You NEED to see Get Out ASAP


Of all the movies to see in 2017, Get Out needs to be at the top of your list. This post is going to be a little more off topic than those that I have written in the past, but this movie was just SO GOOD that I had to write about it.

Get Out, written and directed by Jordan Peele (YES-Jordan Peele of Key and Peele!!! Amazing isn’t it???), is a movie about a young African-American man, Chris Washington, who’s dating a young caucasian woman named Rose Ermitage. The couple are getting ready for a weekend at Rose’s parent’s house and in one of the first conversations of the movie Chris expresses his concern with being her first black boyfriend being introduced to the family. Rose reassures him that there is nothing to worry about and that in fact, her father would have voted for Obama for a third time if he could (which she warns he will definitely bring up to him when they meet, and she’s right he does-but it happens completely out of nowhere and clearly is only said because her dad is trying to prove that he’s not racist while sounding completely not genuine at all). I don’t want to give away the whole movie, but a lot of sh*t goes down when they spend the weekend there and Chris was DEFINITELY right to question her at the very beginning. Again, I don’t want to give away what happens during his weekend at the Armitage’s, but they are definitely 100% racist.

What is so great about this movie is that although it dramatized racism by adding the thrilling element of brainwashing and neurosurgery to add to the elements of horror,  the themes that existed underneath those exaggerations are still issues that African Americans deal with in today’s society. On the way to the Armitage’s remote home in the woods (a remote home in the woods with no neighbors is a red flag if I’ve ever seen one) they hit a deer, which symbolized a lot for the movie’s plot, but when they call the police to report the issue, the officer asks for Chris’s license for absolutely no reason. Rose basically tells the officer to f*ck off because there was no real reason for looking at Chris’s license and the douchey cop listens to her and leaves. You would think this shows that Rose understands that officers are notorious for discriminating against African-Americans, especially African-American men, but really she’s trying to cover up any trace that he was visiting her parent’s home that weekend. This incident aided in the plot in this way, but it also highlighted racism that still exists among the police in the United States.

The movie also highlights and makes fun of those white people who are “not racist” but still make such weird and uncomfortable comments about the black community. Chris is thrown into this party with a ton of middle aged to elderly white people and as Rose is going around introducing him to everyone, they are all making such uncomfortable comments about Chris.
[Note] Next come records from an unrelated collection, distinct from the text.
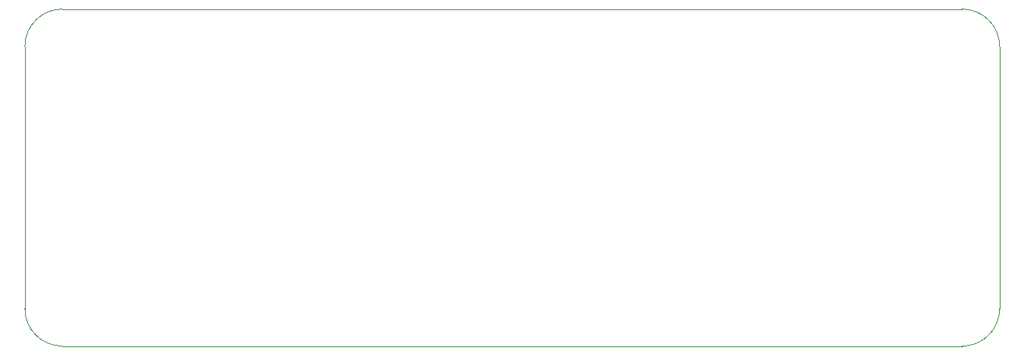
<source format=gbr>
%TF.GenerationSoftware,KiCad,Pcbnew,7.0.7*%
%TF.CreationDate,2023-11-04T22:27:46-05:00*%
%TF.ProjectId,FlourometerBoard_Hardware,466c6f75-726f-46d6-9574-6572426f6172,rev?*%
%TF.SameCoordinates,Original*%
%TF.FileFunction,Profile,NP*%
%FSLAX46Y46*%
G04 Gerber Fmt 4.6, Leading zero omitted, Abs format (unit mm)*
G04 Created by KiCad (PCBNEW 7.0.7) date 2023-11-04 22:27:46*
%MOMM*%
%LPD*%
G01*
G04 APERTURE LIST*
%TA.AperFunction,Profile*%
%ADD10C,0.100000*%
%TD*%
G04 APERTURE END LIST*
D10*
X38354000Y-114046000D02*
G75*
G03*
X42418000Y-118110000I4064000J0D01*
G01*
X38354000Y-114046000D02*
X38354000Y-85598000D01*
X139954000Y-118110000D02*
G75*
G03*
X144018000Y-114046000I0J4064000D01*
G01*
X144018000Y-85598000D02*
G75*
G03*
X139954000Y-81534000I-4064000J0D01*
G01*
X144018000Y-85598000D02*
X144018000Y-114046000D01*
X42418000Y-118110000D02*
X139954000Y-118110000D01*
X42418000Y-81534000D02*
G75*
G03*
X38354000Y-85598000I0J-4064000D01*
G01*
X139954000Y-81534000D02*
X42418000Y-81534000D01*
M02*

</source>
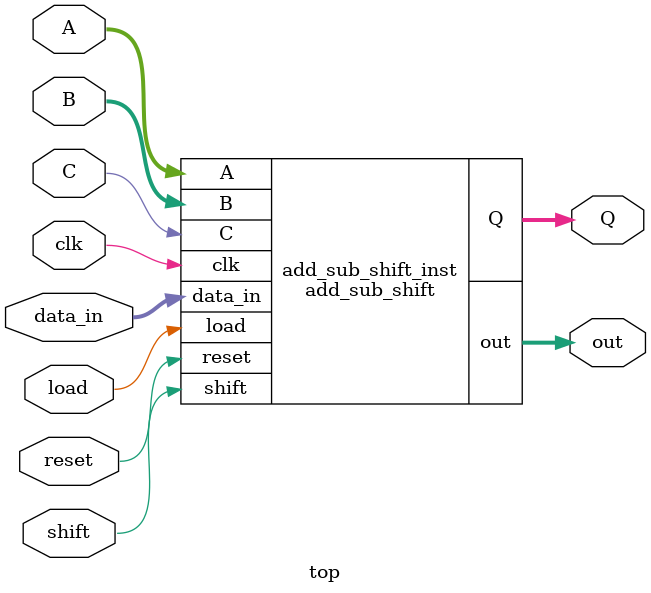
<source format=v>

module add_sub_shift (
    input clk,              // Clock input
    input reset,            // Synchronous active-high reset
    input [15:0] A,         // 16-bit input A
    input [15:0] B,         // 16-bit input B
    input C,                // Control input for add/subtract operation
    output [15:0] Q,        // 16-bit output Q
    input shift,            // Shift input of the shift register
    input load,             // Load input of the shift register
    input [3:0] data_in,    // Data input of the shift register
    output [3:0] out        // Output of the shift register
);

// Adder/Subtractor module
reg [15:0] sum;
always @(posedge clk) begin
    if (reset) begin
        sum <= 0;
    end else begin
        if (C) begin
            sum <= A - B;
        end else begin
            sum <= A + B;
        end
    end
end
assign Q = sum;

// Shift register module
reg [3:0] shift_reg;
always @(posedge clk) begin
    if (reset) begin
        shift_reg <= 0;
    end else begin
        if (load) begin
            shift_reg <= data_in;
        end else if (shift) begin
            shift_reg <= {shift_reg[2:0], 1'b0};
        end
    end
end
assign out = shift_reg;

// Functional module
reg [3:0] and_result;
always @(posedge clk) begin
    if (reset) begin
        and_result <= 0;
    end else begin
        and_result <= sum[3:0] & out;
    end
end

endmodule

module top (
    input clk,              // Clock input
    input reset,            // Synchronous active-high reset
    input [15:0] A,         // 16-bit input A
    input [15:0] B,         // 16-bit input B
    input C,                // Control input for add/subtract operation
    output [15:0] Q,        // 16-bit output Q
    input shift,            // Shift input of the shift register
    input load,             // Load input of the shift register
    input [3:0] data_in,    // Data input of the shift register
    output [3:0] out        // Output of the shift register
);

// Instantiate the add_sub_shift module
add_sub_shift add_sub_shift_inst (
    .clk(clk),
    .reset(reset),
    .A(A),
    .B(B),
    .C(C),
    .Q(Q),
    .shift(shift),
    .load(load),
    .data_in(data_in),
    .out(out)
);

endmodule

</source>
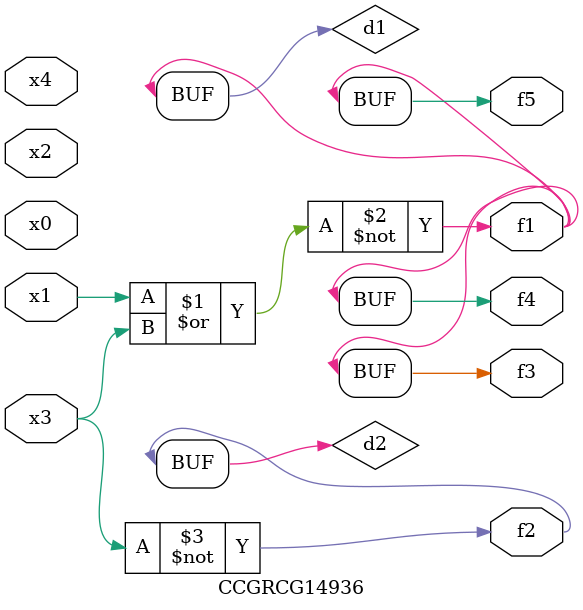
<source format=v>
module CCGRCG14936(
	input x0, x1, x2, x3, x4,
	output f1, f2, f3, f4, f5
);

	wire d1, d2;

	nor (d1, x1, x3);
	not (d2, x3);
	assign f1 = d1;
	assign f2 = d2;
	assign f3 = d1;
	assign f4 = d1;
	assign f5 = d1;
endmodule

</source>
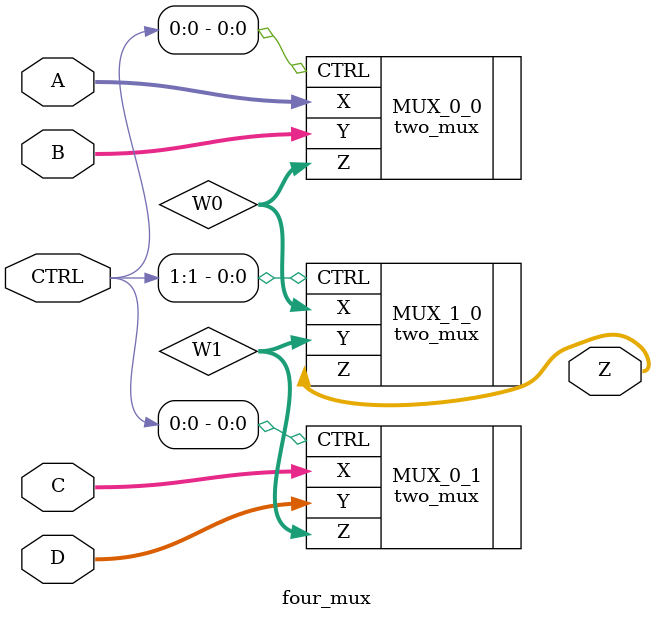
<source format=v>
`timescale 1ns / 1ps
`default_nettype none //helps catch typo-related bugs
module four_mux(A,B,C,D,CTRL,Z);

	//parameter definitions
	parameter N = 32;	//define size of input or output buses

	//port definitions - customize for different bit widths
	input wire [N-1:0] A,B,C,D;
	input wire [1:0] CTRL;
	output wire [N-1:0] Z;
	
	wire [N-1:0]  W0, W1;
	
	two_mux #(.N(N)) MUX_0_0(.X(A), .Y(B), .CTRL(CTRL[0]), .Z(W0));
	two_mux #(.N(N)) MUX_0_1(.X(C), .Y(D), .CTRL(CTRL[0]), .Z(W1));
	two_mux #(.N(N)) MUX_1_0(.X(W0), .Y(W1), .CTRL(CTRL[1]), .Z(Z));


endmodule
`default_nettype wire //some Xilinx IP requires that the default_nettype be set to wire

</source>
One woman even asks Rose, right in front of Chris, if it’s true that “blacks do it better” which was completely weird and inappropriate. Another scene has one gentleman exclaiming that black is back in fashion, which is just not something you say. Ever. There are soooo may other examples of this throughout the beginning to middle of the film and listening to it all happen, and watching Chris bite his tongue every time, just showed that people really do say sh*t like this and think it’s okay. This is the other side of racism that people don’t realize exists. Saying that black is black is back in fashion or is trending is talking about how white people LOVE to appropriate black culture (i.e. Kylie Jenner getting cornrows and being praised for it while a black woman having cornrows is being shamed for it and even being denied opportunities because of it). Treating black culture as a trend but then not supporting black lives or advocating for equality is a huge theme among white people and Get Out zeroed in on this theme while contributing to the overall plot of the film.

Basically, this movie recognized the inherent racism that exists among white people through a horror movie plot. This movie didn’t have racism in the form of using derogatory terms or discriminating in a way that is “traditional” racism that most schools teach us. Instead, the movie calls out “nice racism”. This is where white people compliment African Americans on their athleticism and how their culture and “aesthetic” has become “a new trend”. Even though things like this may sound like you’re saying the right thing, it’s deep rooted racism can’t be ignored.

Get Out had so many genius and compelling themes within a plot that was enticing and thrilling. I loved this movie so much that I saw it twice within a week and I plan on seeing it again soon. It is rare, and even non-existent in mainstream films, that there is a black protagonist in a horror/thriller like Get Out and it was amazing to see this movie do so well in its first weekend and reach record highs for box office numbers. I could probably write about all of the other themes and subtle nods at slavery and racism forever, but this would be even longer than it already is. So, if you go to see Get Out, don’t just see it as a horror movie, see it for its amazing underlying themes of racism in America.